> _Problem statement_:
Repeat the data exactly, so that every line matches the original.

> _Material provided_:
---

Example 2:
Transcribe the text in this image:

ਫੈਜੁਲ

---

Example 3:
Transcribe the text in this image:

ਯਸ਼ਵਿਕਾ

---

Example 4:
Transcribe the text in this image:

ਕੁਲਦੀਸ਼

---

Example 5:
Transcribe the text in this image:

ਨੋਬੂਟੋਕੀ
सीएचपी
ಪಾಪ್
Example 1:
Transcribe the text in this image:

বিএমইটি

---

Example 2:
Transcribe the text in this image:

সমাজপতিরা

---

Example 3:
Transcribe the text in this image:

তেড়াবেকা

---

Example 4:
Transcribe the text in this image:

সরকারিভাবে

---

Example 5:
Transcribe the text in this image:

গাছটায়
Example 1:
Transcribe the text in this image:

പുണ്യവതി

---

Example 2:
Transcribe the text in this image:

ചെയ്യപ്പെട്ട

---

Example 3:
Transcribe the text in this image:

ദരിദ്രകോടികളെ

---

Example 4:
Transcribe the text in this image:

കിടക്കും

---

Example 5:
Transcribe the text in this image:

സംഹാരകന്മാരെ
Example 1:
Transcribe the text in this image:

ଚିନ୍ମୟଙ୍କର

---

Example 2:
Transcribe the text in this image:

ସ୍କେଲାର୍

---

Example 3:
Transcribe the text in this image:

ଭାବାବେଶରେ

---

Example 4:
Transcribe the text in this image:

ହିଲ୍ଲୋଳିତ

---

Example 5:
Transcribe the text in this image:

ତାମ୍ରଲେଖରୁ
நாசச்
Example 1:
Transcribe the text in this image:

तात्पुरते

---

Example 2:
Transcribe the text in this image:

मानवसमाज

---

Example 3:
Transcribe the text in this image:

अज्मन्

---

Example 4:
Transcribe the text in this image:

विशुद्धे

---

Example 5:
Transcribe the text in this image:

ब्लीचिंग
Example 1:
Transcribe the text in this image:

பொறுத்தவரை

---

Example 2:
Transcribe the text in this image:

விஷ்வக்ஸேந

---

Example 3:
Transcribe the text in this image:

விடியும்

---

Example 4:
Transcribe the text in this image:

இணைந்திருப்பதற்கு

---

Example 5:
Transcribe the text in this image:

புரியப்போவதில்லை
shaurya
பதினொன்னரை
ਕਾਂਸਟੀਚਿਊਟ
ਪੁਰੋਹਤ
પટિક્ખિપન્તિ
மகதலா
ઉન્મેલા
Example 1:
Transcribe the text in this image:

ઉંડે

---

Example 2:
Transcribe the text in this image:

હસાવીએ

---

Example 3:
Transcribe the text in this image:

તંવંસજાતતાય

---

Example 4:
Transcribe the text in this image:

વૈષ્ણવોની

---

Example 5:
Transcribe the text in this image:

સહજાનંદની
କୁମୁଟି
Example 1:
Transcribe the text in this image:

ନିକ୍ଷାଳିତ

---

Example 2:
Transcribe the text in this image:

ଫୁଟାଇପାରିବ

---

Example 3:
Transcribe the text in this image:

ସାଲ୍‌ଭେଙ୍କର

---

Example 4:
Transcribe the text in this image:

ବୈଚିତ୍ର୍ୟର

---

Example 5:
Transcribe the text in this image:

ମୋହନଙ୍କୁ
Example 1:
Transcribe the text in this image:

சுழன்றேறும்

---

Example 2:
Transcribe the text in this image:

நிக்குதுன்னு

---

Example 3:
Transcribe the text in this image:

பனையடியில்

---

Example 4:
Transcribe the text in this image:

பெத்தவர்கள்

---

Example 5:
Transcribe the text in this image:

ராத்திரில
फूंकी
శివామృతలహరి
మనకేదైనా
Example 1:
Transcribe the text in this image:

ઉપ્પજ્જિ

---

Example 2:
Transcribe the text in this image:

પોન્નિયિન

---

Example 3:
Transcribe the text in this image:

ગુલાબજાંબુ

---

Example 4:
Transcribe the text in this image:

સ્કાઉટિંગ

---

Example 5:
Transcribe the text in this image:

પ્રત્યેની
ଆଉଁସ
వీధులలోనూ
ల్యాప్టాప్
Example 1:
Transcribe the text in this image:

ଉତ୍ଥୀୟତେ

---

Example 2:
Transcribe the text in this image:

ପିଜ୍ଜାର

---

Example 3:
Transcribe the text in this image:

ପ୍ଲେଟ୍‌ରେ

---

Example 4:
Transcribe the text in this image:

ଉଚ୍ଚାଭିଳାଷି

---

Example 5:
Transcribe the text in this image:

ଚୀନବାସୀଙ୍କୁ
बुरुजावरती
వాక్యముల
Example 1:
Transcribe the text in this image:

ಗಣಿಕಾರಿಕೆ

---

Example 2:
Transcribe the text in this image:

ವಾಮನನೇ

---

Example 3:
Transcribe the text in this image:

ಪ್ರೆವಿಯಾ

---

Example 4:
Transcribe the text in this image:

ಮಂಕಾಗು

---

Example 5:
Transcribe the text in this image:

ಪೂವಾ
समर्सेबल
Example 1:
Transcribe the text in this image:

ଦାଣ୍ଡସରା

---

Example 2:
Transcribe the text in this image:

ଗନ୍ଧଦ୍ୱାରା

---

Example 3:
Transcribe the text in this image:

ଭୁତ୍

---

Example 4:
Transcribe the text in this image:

> _Written response_:
---

Example 2:
Transcribe the text in this image:

ਫੈਜੁਲ

---

Example 3:
Transcribe the text in this image:

ਯਸ਼ਵਿਕਾ

---

Example 4:
Transcribe the text in this image:

ਕੁਲਦੀਸ਼

---

Example 5:
Transcribe the text in this image:

ਨੋਬੂਟੋਕੀ
सीएचपी
ಪಾಪ್
Example 1:
Transcribe the text in this image:

বিএমইটি

---

Example 2:
Transcribe the text in this image:

সমাজপতিরা

---

Example 3:
Transcribe the text in this image:

তেড়াবেকা

---

Example 4:
Transcribe the text in this image:

সরকারিভাবে

---

Example 5:
Transcribe the text in this image:

গাছটায়
Example 1:
Transcribe the text in this image:

പുണ്യവതി

---

Example 2:
Transcribe the text in this image:

ചെയ്യപ്പെട്ട

---

Example 3:
Transcribe the text in this image:

ദരിദ്രകോടികളെ

---

Example 4:
Transcribe the text in this image:

കിടക്കും

---

Example 5:
Transcribe the text in this image:

സംഹാരകന്മാരെ
Example 1:
Transcribe the text in this image:

ଚିନ୍ମୟଙ୍କର

---

Example 2:
Transcribe the text in this image:

ସ୍କେଲାର୍

---

Example 3:
Transcribe the text in this image:

ଭାବାବେଶରେ

---

Example 4:
Transcribe the text in this image:

ହିଲ୍ଲୋଳିତ

---

Example 5:
Transcribe the text in this image:

ତାମ୍ରଲେଖରୁ
நாசச்
Example 1:
Transcribe the text in this image:

तात्पुरते

---

Example 2:
Transcribe the text in this image:

मानवसमाज

---

Example 3:
Transcribe the text in this image:

अज्मन्

---

Example 4:
Transcribe the text in this image:

विशुद्धे

---

Example 5:
Transcribe the text in this image:

ब्लीचिंग
Example 1:
Transcribe the text in this image:

பொறுத்தவரை

---

Example 2:
Transcribe the text in this image:

விஷ்வக்ஸேந

---

Example 3:
Transcribe the text in this image:

விடியும்

---

Example 4:
Transcribe the text in this image:

இணைந்திருப்பதற்கு

---

Example 5:
Transcribe the text in this image:

புரியப்போவதில்லை
shaurya
பதினொன்னரை
ਕਾਂਸਟੀਚਿਊਟ
ਪੁਰੋਹਤ
પટિક્ખિપન્તિ
மகதலா
ઉન્મેલા
Example 1:
Transcribe the text in this image:

ઉંડે

---

Example 2:
Transcribe the text in this image:

હસાવીએ

---

Example 3:
Transcribe the text in this image:

તંવંસજાતતાય

---

Example 4:
Transcribe the text in this image:

વૈષ્ણવોની

---

Example 5:
Transcribe the text in this image:

સહજાનંદની
କୁମୁଟି
Example 1:
Transcribe the text in this image:

ନିକ୍ଷାଳିତ

---

Example 2:
Transcribe the text in this image:

ଫୁଟାଇପାରିବ

---

Example 3:
Transcribe the text in this image:

ସାଲ୍‌ଭେଙ୍କର

---

Example 4:
Transcribe the text in this image:

ବୈଚିତ୍ର୍ୟର

---

Example 5:
Transcribe the text in this image:

ମୋହନଙ୍କୁ
Example 1:
Transcribe the text in this image:

சுழன்றேறும்

---

Example 2:
Transcribe the text in this image:

நிக்குதுன்னு

---

Example 3:
Transcribe the text in this image:

பனையடியில்

---

Example 4:
Transcribe the text in this image:

பெத்தவர்கள்

---

Example 5:
Transcribe the text in this image:

ராத்திரில
फूंकी
శివామృతలహరి
మనకేదైనా
Example 1:
Transcribe the text in this image:

ઉપ્પજ્જિ

---

Example 2:
Transcribe the text in this image:

પોન્નિયિન

---

Example 3:
Transcribe the text in this image:

ગુલાબજાંબુ

---

Example 4:
Transcribe the text in this image:

સ્કાઉટિંગ

---

Example 5:
Transcribe the text in this image:

પ્રત્યેની
ଆଉଁସ
వీధులలోనూ
ల్యాప్టాప్
Example 1:
Transcribe the text in this image:

ଉତ୍ଥୀୟତେ

---

Example 2:
Transcribe the text in this image:

ପିଜ୍ଜାର

---

Example 3:
Transcribe the text in this image:

ପ୍ଲେଟ୍‌ରେ

---

Example 4:
Transcribe the text in this image:

ଉଚ୍ଚାଭିଳାଷି

---

Example 5:
Transcribe the text in this image:

ଚୀନବାସୀଙ୍କୁ
बुरुजावरती
వాక్యముల
Example 1:
Transcribe the text in this image:

ಗಣಿಕಾರಿಕೆ

---

Example 2:
Transcribe the text in this image:

ವಾಮನನೇ

---

Example 3:
Transcribe the text in this image:

ಪ್ರೆವಿಯಾ

---

Example 4:
Transcribe the text in this image:

ಮಂಕಾಗು

---

Example 5:
Transcribe the text in this image:

ಪೂವಾ
समर्सेबल
Example 1:
Transcribe the text in this image:

ଦାଣ୍ଡସରା

---

Example 2:
Transcribe the text in this image:

ଗନ୍ଧଦ୍ୱାରା

---

Example 3:
Transcribe the text in this image:

ଭୁତ୍

---

Example 4:
Transcribe the text in this image:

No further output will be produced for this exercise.